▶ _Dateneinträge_
______________________________
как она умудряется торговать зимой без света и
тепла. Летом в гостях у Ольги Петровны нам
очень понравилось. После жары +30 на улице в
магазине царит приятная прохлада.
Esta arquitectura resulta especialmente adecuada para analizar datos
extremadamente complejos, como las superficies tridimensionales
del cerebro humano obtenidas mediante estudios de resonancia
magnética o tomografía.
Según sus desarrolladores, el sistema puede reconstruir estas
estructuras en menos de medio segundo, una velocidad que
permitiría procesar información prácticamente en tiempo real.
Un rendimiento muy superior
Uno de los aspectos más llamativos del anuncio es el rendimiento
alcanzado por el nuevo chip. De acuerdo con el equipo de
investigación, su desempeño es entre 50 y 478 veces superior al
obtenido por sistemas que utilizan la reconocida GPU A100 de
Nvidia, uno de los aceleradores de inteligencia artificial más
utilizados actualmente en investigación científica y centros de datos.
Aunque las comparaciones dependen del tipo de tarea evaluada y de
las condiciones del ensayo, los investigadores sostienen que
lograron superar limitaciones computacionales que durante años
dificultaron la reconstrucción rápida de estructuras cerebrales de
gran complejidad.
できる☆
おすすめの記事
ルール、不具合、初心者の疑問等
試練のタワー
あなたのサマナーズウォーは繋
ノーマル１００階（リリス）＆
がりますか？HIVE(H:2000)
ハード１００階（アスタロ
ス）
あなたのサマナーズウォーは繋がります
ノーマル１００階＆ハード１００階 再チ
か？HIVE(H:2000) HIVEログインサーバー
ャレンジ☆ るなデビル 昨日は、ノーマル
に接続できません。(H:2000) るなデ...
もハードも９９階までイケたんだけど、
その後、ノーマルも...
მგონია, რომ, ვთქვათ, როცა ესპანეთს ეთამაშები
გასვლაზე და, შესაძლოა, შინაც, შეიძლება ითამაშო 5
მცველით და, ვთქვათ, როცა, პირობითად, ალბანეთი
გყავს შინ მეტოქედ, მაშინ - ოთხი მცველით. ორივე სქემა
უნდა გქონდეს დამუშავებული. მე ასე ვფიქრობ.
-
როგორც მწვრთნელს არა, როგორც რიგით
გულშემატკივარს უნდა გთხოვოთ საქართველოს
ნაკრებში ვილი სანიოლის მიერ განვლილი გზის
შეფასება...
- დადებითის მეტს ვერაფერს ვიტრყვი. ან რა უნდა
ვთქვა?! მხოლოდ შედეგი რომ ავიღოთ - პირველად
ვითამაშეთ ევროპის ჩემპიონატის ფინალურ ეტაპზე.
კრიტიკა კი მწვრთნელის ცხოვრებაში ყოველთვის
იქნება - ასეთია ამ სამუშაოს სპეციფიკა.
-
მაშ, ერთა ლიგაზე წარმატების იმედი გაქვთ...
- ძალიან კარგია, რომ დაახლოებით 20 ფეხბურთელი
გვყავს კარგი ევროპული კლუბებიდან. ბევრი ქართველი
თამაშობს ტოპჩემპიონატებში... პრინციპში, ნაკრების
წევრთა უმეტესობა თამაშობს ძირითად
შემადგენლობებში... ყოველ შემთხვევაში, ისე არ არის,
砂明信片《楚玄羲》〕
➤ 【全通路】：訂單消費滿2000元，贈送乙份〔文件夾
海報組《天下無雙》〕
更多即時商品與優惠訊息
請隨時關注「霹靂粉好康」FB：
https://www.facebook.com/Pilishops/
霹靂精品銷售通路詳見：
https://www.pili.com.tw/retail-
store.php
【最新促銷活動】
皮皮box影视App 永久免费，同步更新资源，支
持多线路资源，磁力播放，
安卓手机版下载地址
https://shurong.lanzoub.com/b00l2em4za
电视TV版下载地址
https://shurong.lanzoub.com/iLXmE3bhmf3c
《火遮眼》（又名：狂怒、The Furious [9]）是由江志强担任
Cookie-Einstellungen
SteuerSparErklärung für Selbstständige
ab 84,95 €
______________________________
▶ _Arbeitsauftrag_
Liste jede Zeile der Einträge auf, in der die Zeichenfolge „datos“ vorkommt. Achte dabei auf Groß- und Kleinschreibung.

▶ _Antwort_
Esta arquitectura resulta especialmente adecuada para analizar datos
utilizados actualmente en investigación científica y centros de datos.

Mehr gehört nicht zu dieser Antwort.